# Tamron 18-200mm f/3.5-6.3 Di III VC Review (EOS M and NEX)



## TWI by Dustin Abbott (Oct 10, 2014)

Here is a new review of the Tamron 18-200 VC for mirrorless bodies. I was pretty impressed with this lens other than the fact that it is a bit on the large side for the tiny bodies it is mounting too. I’ve done both a written review:

http://dustinabbott.net/2014/10/tamron-18-200mm-vc-review/

A video review:

https://www.youtube.com/watch?v=ExA7Nlza7Gk 

And a lens image gallery with some samples/full size images for download:

http://dustinabbott.net/2014/10/tamron-18-200vc-lens-gallery/

For those of you with either an M or a NEX, this is a pretty compelling choice because the IQ is very good. It makes for a really convenient all in one package or something to bring along to compliment a more focused DSLR setup (with primes, etc...)
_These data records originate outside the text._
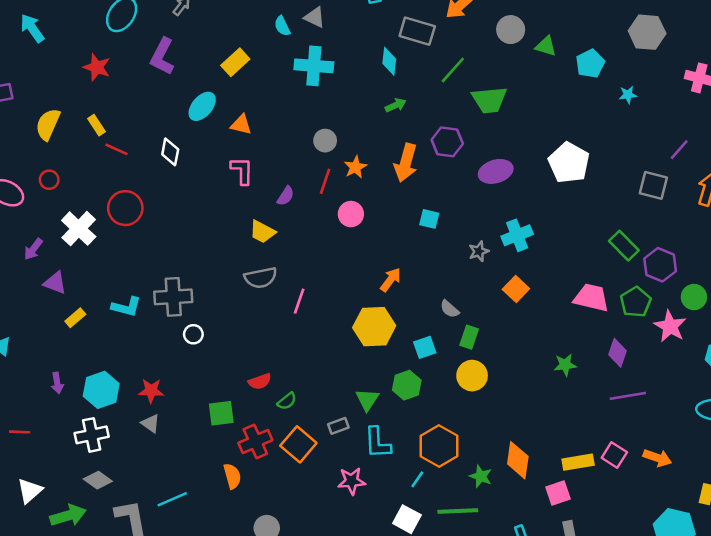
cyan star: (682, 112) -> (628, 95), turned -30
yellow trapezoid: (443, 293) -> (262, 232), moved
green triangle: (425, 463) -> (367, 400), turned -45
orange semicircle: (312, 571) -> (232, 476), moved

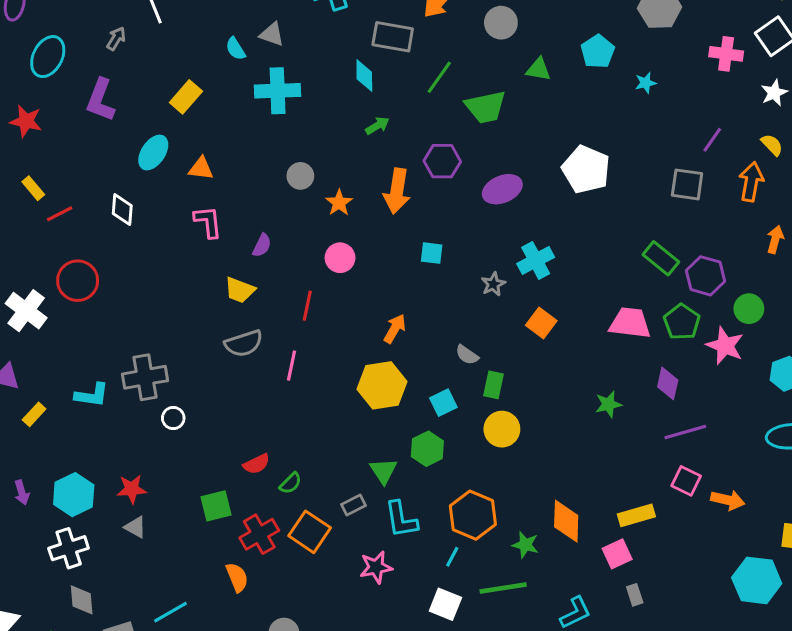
green triangle: (546, 46) -> (538, 69), moved
red line: (116, 149) -> (60, 214), turned -45
red line: (325, 181) -> (307, 306), moved
pink square: (614, 455) -> (686, 481), moved
gray diamond: (98, 480) -> (82, 600), turned 56

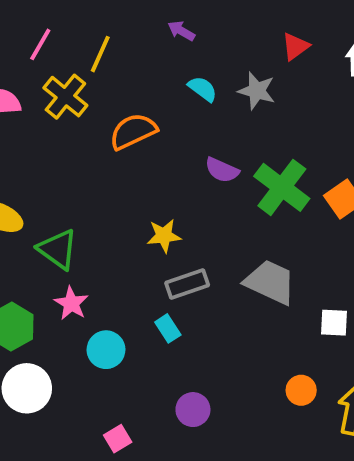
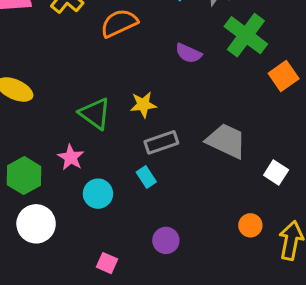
green cross: (282, 187) -> (246, 35), moved
green triangle: (58, 249) -> (95, 114), moved
white square: (334, 323) -> (276, 173), turned 30
pink square: (118, 439) -> (107, 263), turned -35

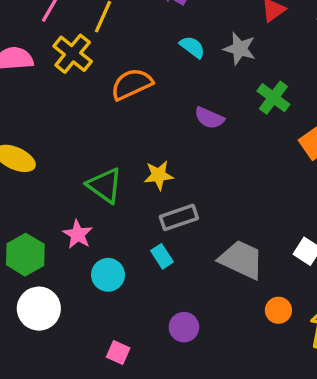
green cross: (246, 35) -> (273, 98), size x0.7
gray trapezoid: (226, 141) -> (241, 260), moved

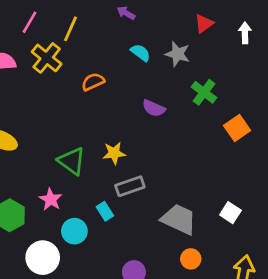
orange semicircle: (132, 84) -> (93, 82), size x0.7
cyan rectangle: (162, 256) -> (105, 211), moved
white circle: (39, 309) -> (43, 258), moved
orange circle: (278, 310) -> (191, 259), moved

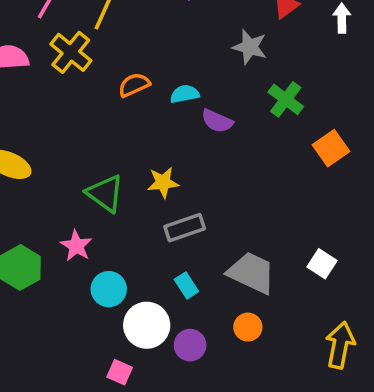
cyan semicircle: (141, 53) -> (185, 94), moved, turned -48
cyan rectangle: (105, 211) -> (186, 285), moved
white circle: (43, 258) -> (147, 325), moved
orange circle: (191, 259) -> (248, 327), moved

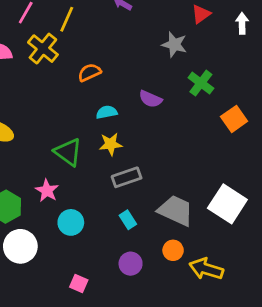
cyan semicircle: (185, 94) -> (107, 112), moved
white square: (322, 264) -> (227, 204), size x1.8
white circle: (147, 325) -> (20, 246), moved
yellow arrow: (340, 345) -> (206, 269), moved, turned -84

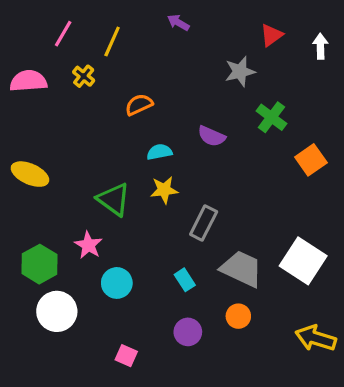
gray star: (174, 45) -> (240, 71), turned -30
yellow cross: (43, 49) -> (84, 76), size x0.6
gray rectangle: (127, 177) -> (204, 223), moved, turned -44
yellow arrow: (206, 269) -> (316, 338), moved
The Moira River by Thousand Word Images by Dustin Abbott, on Flickr


----------



## Random Orbits (Oct 10, 2014)

Thanks for the review, Dustin! It would be nice to see a comparison versus the EF-M 55-200 if you get the chance. Granted it's not sold natively in the US, but sourcing it from Canada is easy enough. It is interesting how quickly the Tamron gets to f/5.6 (near 50mm) and see how that stacks up against Canon's 55-200. Given how small the EF-M 18-55 is, carrying an extra lens for the M system is not as large a penalty compared to FF.


----------



## TWI by Dustin Abbott (Oct 10, 2014)

Random Orbits said:


> Thanks for the review, Dustin! It would be nice to see a comparison versus the EF-M 55-200 if you get the chance. Granted it's not sold natively in the US, but sourcing it from Canada is easy enough. It is interesting how quickly the Tamron gets to f/5.6 (near 50mm) and see how that stacks up against Canon's 55-200. Given how small the EF-M 18-55 is, carrying an extra lens for the M system is not as large a penalty compared to FF.



I tried to get Henry's in Canada to send me one. I have written an article for them before, but they have had a big turnover and the new contact that "my guy" got me never returned my email. I agree completely that this is the logical comparison, though. If status quo ever changes with Henry's I'll definitely do a comparison.


----------